- [Try it] Pictures stay out of the output. Return exactly the lines below from the one with "Table 1. Characteristics" down to the one with "Figure 2: The", both included, and nothing more.

Material provided below:

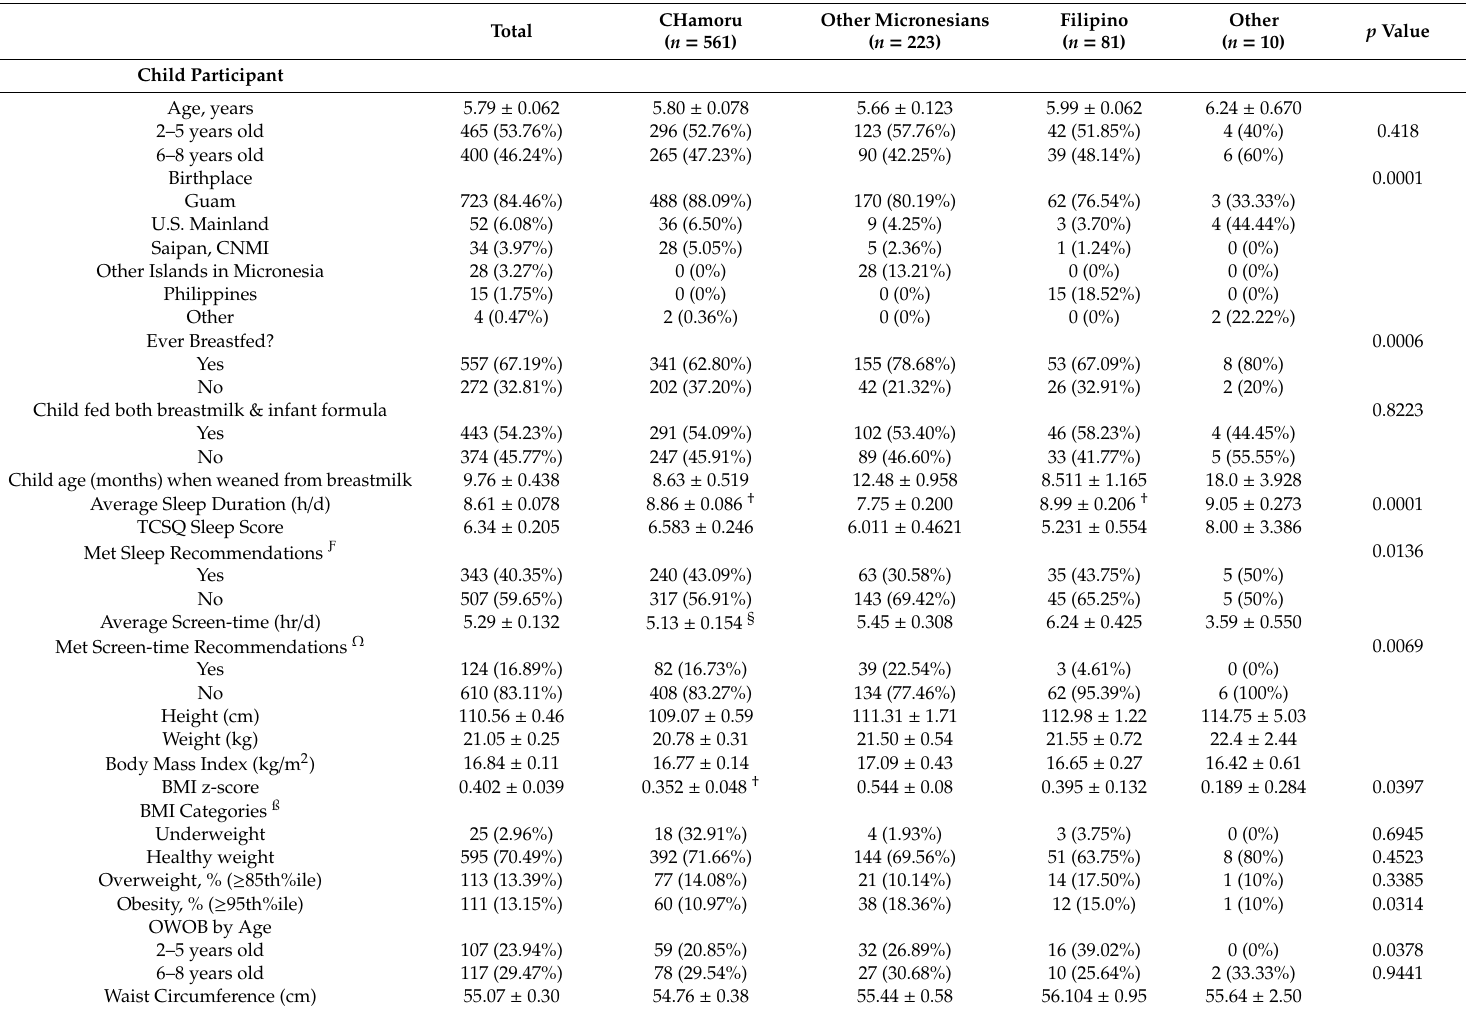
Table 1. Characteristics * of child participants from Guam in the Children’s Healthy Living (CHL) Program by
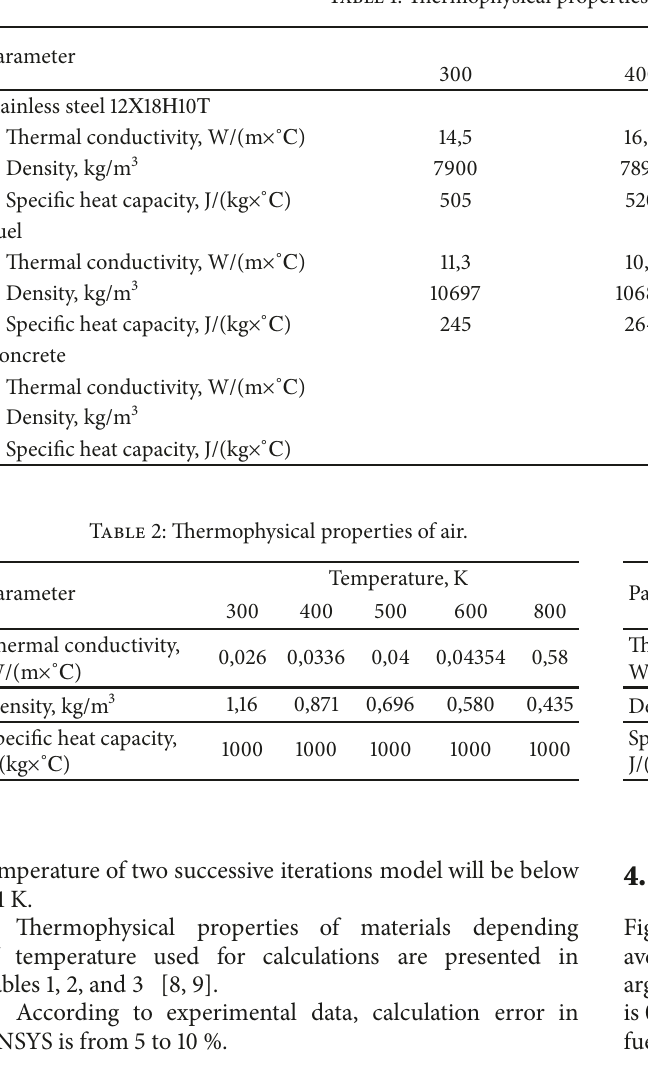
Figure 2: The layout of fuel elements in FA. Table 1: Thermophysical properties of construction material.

End of Material provided.
Material provided below:

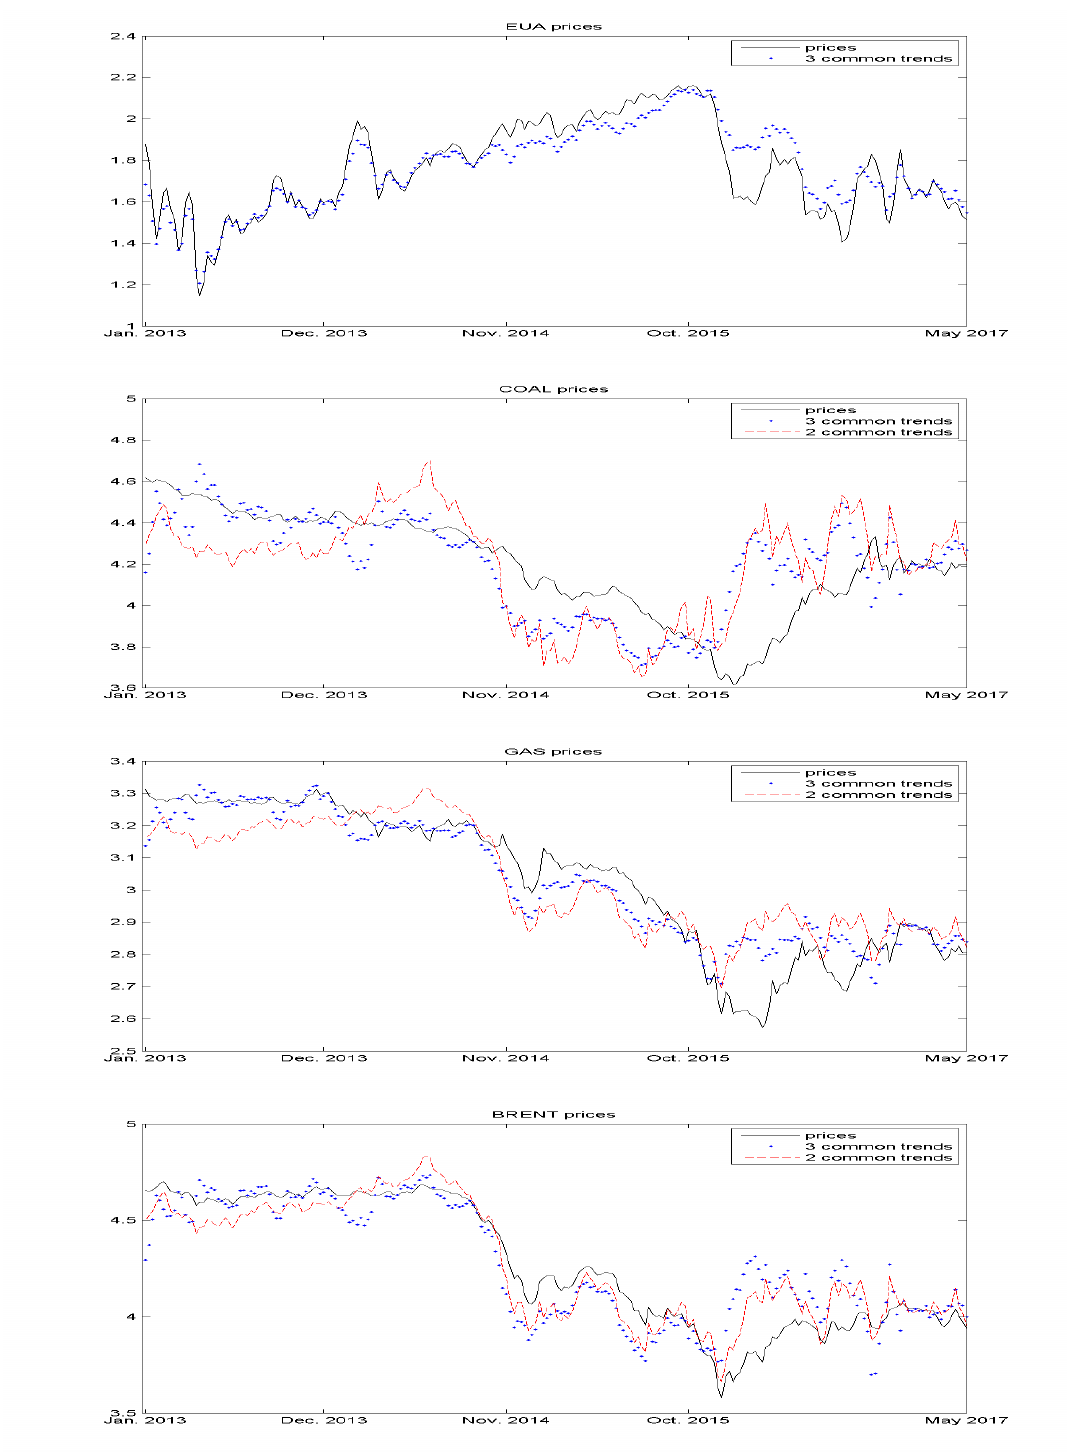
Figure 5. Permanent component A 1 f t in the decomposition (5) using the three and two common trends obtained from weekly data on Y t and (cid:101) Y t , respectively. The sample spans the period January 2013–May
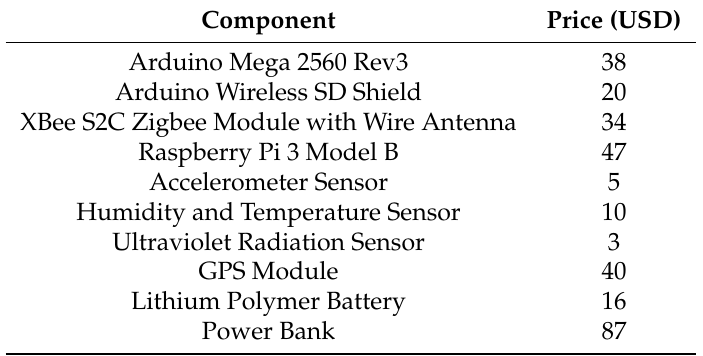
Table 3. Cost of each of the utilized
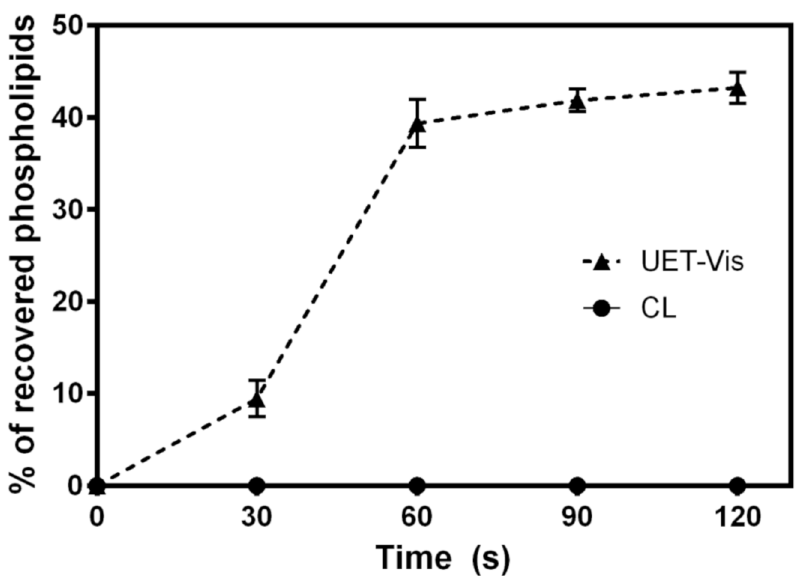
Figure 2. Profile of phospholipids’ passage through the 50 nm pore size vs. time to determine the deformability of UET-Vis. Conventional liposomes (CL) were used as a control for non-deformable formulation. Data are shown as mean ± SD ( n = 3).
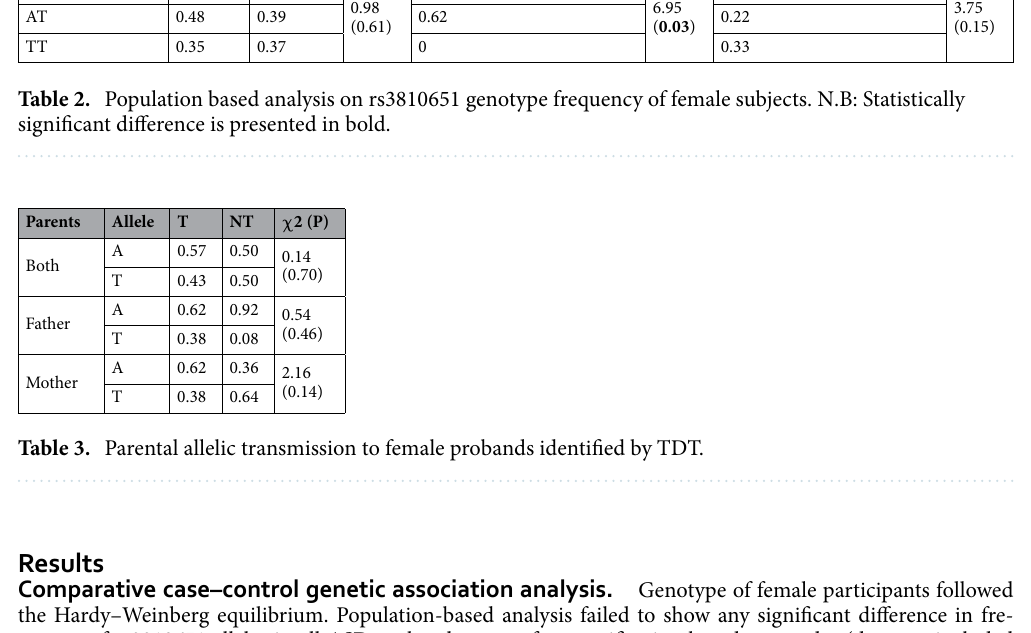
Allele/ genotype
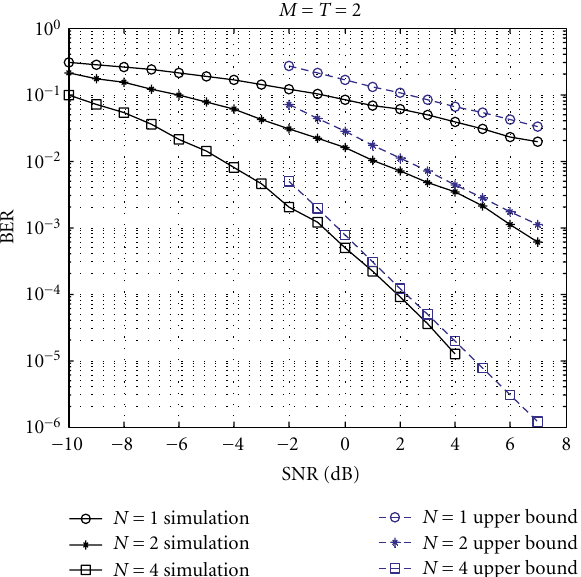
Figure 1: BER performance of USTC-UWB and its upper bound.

End of Material provided.
Material provided below:

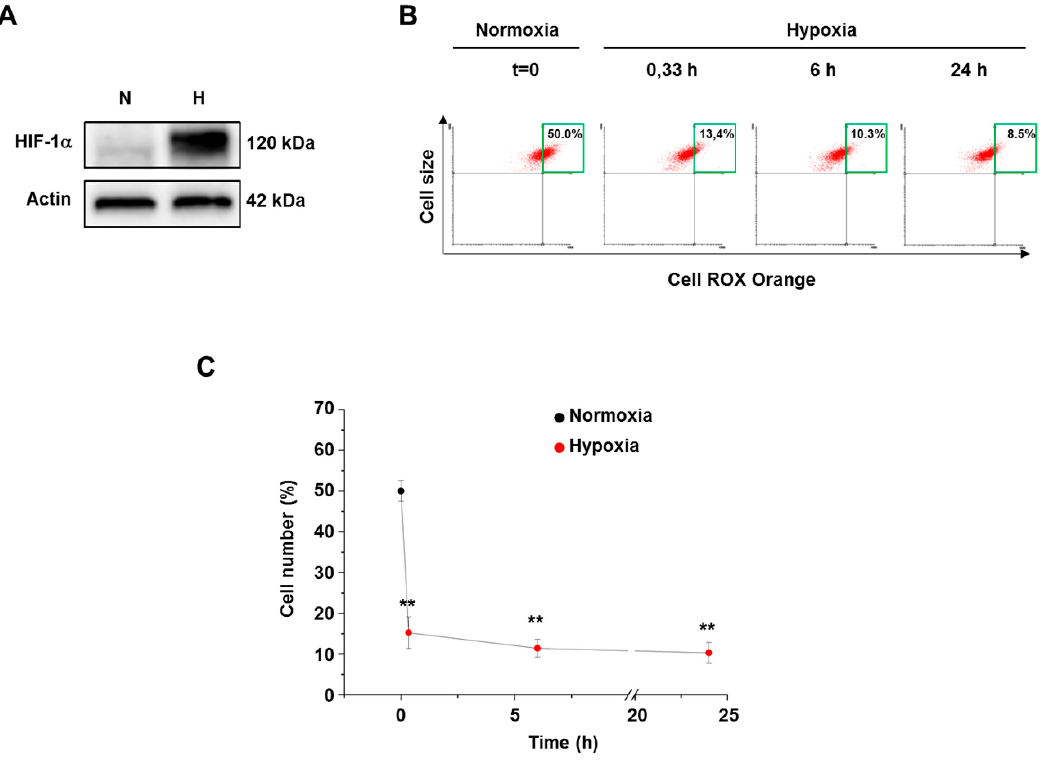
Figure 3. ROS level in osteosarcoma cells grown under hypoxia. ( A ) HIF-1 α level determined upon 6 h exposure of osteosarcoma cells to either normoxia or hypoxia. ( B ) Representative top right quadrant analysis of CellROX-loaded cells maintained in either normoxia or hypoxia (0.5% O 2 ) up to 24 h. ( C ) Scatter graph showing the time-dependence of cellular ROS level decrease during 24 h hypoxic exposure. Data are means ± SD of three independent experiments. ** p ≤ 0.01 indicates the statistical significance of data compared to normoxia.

End of Material provided.

- [Task solution]
Table 1. Characteristics * of child participants from Guam in the Children’s Healthy Living (CHL) Program by
Figure 2: The layout of fuel elements in FA. Table 1: Thermophysical properties of construction material.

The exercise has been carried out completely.